■ TEXTE CITÉ
****************************************

Akchoté / Henritzi : Pour et Contre > Freddie Green
A l’occasion de la parution, au printemps prochain, du livre Guitare Conversation de Noël Akchoté et Philippe Robert, le son du grisli ressuscite le temps d’une autre conversation : celle à laquelle se sont livrés Michel Henritzi et le même Akchoté, qui compose au fil des impressions une discographie de la guitare jazz faite d’une vingtaine de références. Dix ont été choisies par Henritzi, dix autres par Akchoté, auxquelles réagissent ensuite l’un et l’autre. En introduction de ce long échange – que vous retrouverez compilé à cette adresse au son du grisli –, Noël Akchoté explique...
Freddie Green était très réservé, taiseux, on connaît son légendaire mot à Jim Hall (Green était son idole, mais comme nous tous) qui lui demandait un conseil, comme on le fait à un maître, et lui avait simplement répondu : « Garde toujours ta valise prête à partir, recouverte de ton uniforme, avant de te coucher. » Freddie Green est mille choses, mais c'est certainement pour moi le plus grand, le plus profond aussi, guitariste minimaliste (et en cela je le rattache naturellement à Taku Sugimoto, et pour la fonction rythmique à Arto Lindsay).

****************************************

■ DONNÉES FOURNIES
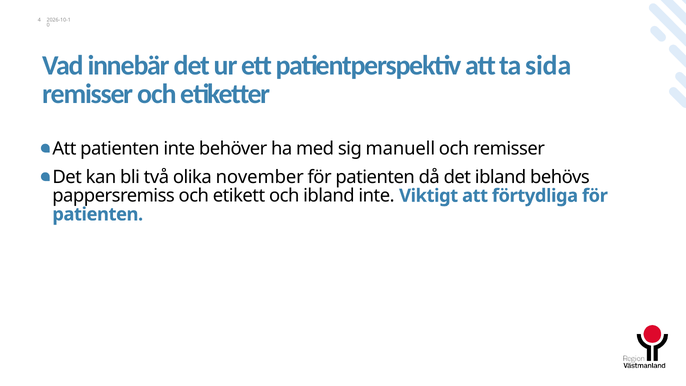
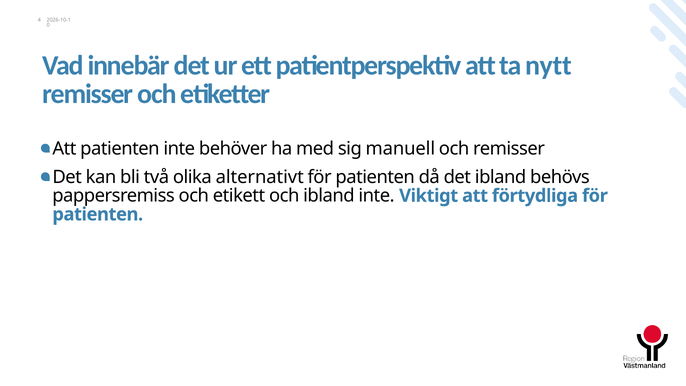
sida: sida -> nytt
november: november -> alternativt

****************************************

■ CONSIGNES
- 1) Dans le texte sur Freddie Green, quel conseil Freddie Green a-t-il donné à Jim Hall ?
- 2) Recopiez le texte sur Freddie Green depuis « Freddie Green était » jusqu'à « à Arto Lindsay). » inclus.
La liste n'a aucun lien avec le texte sur Freddie Green.

■ CORRIGÉS
- 1) Garder toujours sa valise prête à partir, recouverte de son uniforme, avant de se coucher.

- 2)
Freddie Green était très réservé, taiseux, on connaît son légendaire mot à Jim Hall (Green était son idole, mais comme nous tous) qui lui demandait un conseil, comme on le fait à un maître, et lui avait simplement répondu : « Garde toujours ta valise prête à partir, recouverte de ton uniforme, avant de te coucher. » Freddie Green est mille choses, mais c'est certainement pour moi le plus grand, le plus profond aussi, guitariste minimaliste (et en cela je le rattache naturellement à Taku Sugimoto, et pour la fonction rythmique à Arto Lindsay).